▶ USING THE INFORMATION:
(a) Answer these questions from the San Francisco trip account, each in a few words.
(i) What degree did the young man at the hotel store say he had earned?
(ii) What did the hotel room charge per night before tax?
(iii) What did the Sunday Brunch come to after taxes?
(b) Reproduce word for word the part of the San Francisco trip account that opens with the words containing "Six blocks away, on" and closes with "place to park?".
(c) State whether each statement agrees with the San Francisco trip account. Answer yes or no, and quote the words of the account that decide it.
(i) The young man at the store had been in the United States for nine months.
(ii) The writer told the young man what the conference was about.
(iii) The walk toward Nordstrom's took place on a rainy afternoon.

▶ DOCUMENT TEXT:
──────────

Downstairs in the Hotel, I would go to this little--and
expensive--store, which mostly stocked liquor--the really hard stuff (and
there were quite brisk sales during the Conference)--to get my supply of
orange juice, an apple and banana or two and beef jerky [I actually lost
weight during the conference and I'm not complaining for its a GOOD thing
(thanks, Martha!)]; there was a young dark Arab man there who explained to me
that he was taking care of the store for his girlfriend's father who was sick;
he told me that he had graduated from Lebanon University with a degree in
computer science and had been in the United States for nine months for further
education so he could get his dream job as an IBM type Systems Programmer
[though I love my job, occasionally I loath it, and this was one of those
times]; I did not have the heart to tell him what I did or what the conference
was about; we discussed the Palestinian view of things and he brought up the
fact that as a Muslim, the owner of the store was prohibited from selling
liquor, and I said that it was gratifying that Americans weren't the only
hypocrites and we both had a good laugh over that, but just to be sure, I
never hinted where I live; anyway, I'm still kicking myself that I didn't tell
him that if he wanted a good job with a US firm as a Systems Programmer, he
should get his PHd and move to India [at least on service calls, he'd be more
understandable in English than his peers there].
I hate San Francisco.
I haven't so much as left my heart there as my pocketbook.
The taxi ride on Sunday was a frightful expense and it was
a good thing I was on per diem, even the meager one that is paid by the
government; the hotel room--not too much better than a Motel 6 [which charges,
what these days, $64 a night, depending?]--charged $209 before tax; and what
could Sunday Brunch on the 47th floor cost anyway? I made the mistake of not
asking in advance: $12, $25, tops you think? Nope! $35? Nope again! After
taxes it came to $52! So they served four kinds of caviar? So what?! I just
wanted some simple fare since I hadn't eaten in 9 hours! I'll never do that
again, even if the expense account pays for it some how.
Six blocks away, on a cool but sunny afternoon, I was
approaching Nordstrom's, and what did I see, but some cool looking business
man with his white Van Heusen Shirt and $75 tie, in his BMW convertible with
the top down with the leather interior, talking on his cell phone, looking for
a place to park?

──────────

▶ RECORD EXTRACTS:
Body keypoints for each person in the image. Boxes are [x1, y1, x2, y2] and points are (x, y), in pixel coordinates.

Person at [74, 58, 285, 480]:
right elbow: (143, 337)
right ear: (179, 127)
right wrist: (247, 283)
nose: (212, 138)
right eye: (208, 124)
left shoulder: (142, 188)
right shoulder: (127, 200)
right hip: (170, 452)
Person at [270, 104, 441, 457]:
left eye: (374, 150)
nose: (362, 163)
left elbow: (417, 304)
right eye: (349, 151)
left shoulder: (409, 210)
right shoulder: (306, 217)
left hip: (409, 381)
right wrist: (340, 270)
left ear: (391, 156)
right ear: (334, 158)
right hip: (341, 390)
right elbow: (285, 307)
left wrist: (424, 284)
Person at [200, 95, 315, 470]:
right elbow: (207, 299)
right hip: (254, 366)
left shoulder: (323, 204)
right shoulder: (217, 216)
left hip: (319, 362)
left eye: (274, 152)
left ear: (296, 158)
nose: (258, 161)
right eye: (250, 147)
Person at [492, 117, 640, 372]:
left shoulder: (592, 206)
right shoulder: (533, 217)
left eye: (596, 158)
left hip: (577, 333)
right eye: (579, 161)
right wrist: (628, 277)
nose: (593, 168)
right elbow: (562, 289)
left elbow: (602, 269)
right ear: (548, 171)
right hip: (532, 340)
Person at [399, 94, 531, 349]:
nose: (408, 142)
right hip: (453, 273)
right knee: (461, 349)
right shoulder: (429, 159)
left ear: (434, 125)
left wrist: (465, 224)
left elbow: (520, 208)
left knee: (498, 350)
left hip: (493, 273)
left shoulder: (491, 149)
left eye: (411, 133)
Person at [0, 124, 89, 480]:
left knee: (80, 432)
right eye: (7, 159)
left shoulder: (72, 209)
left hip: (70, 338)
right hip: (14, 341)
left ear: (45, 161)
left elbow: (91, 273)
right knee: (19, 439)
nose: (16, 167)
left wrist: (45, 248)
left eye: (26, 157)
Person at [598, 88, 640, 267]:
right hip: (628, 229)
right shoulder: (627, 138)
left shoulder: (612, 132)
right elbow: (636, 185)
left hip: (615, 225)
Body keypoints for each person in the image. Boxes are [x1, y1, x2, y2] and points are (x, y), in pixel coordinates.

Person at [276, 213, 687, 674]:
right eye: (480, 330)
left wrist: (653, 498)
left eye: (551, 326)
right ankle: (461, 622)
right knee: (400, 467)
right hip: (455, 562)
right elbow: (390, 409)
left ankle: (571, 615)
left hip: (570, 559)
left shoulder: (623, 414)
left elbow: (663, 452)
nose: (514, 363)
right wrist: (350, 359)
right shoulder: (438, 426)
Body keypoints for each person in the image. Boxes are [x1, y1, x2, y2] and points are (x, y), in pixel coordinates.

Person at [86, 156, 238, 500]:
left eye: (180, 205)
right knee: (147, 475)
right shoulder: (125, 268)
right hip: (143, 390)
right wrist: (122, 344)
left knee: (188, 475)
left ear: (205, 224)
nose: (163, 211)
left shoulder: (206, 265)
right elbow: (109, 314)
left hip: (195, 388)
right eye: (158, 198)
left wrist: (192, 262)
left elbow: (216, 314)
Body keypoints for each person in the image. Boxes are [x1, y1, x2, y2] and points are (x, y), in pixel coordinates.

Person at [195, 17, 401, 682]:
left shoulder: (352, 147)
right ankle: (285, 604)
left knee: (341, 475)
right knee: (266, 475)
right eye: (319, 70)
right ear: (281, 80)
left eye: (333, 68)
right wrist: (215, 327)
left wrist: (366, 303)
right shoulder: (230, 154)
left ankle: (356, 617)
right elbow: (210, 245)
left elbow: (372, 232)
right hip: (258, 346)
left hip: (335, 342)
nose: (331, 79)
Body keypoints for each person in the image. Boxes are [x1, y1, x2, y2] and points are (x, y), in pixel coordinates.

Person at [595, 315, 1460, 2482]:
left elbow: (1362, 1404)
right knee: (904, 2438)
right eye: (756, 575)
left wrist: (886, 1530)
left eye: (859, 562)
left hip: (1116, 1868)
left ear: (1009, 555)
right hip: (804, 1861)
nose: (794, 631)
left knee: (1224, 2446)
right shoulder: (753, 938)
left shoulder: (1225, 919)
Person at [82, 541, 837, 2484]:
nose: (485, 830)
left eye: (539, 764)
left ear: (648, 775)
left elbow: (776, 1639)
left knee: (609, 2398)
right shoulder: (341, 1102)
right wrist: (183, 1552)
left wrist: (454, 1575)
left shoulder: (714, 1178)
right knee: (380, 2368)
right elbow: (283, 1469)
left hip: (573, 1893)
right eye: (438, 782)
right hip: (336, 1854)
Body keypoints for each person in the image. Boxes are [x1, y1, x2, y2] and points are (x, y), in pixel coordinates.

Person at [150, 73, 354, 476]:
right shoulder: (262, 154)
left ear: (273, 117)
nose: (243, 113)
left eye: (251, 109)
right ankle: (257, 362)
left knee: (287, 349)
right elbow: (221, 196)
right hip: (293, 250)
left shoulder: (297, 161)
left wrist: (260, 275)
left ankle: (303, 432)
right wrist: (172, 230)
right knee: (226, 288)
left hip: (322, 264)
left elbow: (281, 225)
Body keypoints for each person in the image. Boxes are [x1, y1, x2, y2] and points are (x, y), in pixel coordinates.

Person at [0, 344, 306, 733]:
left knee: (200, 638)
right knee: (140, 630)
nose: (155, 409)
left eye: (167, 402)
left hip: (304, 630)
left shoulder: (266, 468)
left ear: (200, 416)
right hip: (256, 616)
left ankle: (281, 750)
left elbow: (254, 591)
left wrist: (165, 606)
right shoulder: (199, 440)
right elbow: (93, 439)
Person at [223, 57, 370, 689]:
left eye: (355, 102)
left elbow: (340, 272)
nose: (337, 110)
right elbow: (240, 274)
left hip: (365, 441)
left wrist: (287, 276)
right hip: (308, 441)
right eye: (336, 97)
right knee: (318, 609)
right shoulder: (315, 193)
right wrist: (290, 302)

──────────

▶ PER-TASK ANSWERS:
(a)
(i) A degree in computer science from Lebanon University.
(ii) $209.
(iii) $52.

(b)
Six blocks away, on a cool but sunny afternoon, I was
approaching Nordstrom's, and what did I see, but some cool looking business
man with his white Van Heusen Shirt and $75 tie, in his BMW convertible with
the top down with the leather interior, talking on his cell phone, looking for
a place to park?

(c)
(i) Yes: "had been in the United States for nine months"
(ii) No: "I did not have the heart to tell him what I did or what the conference was about"
(iii) No: "on a cool but sunny afternoon"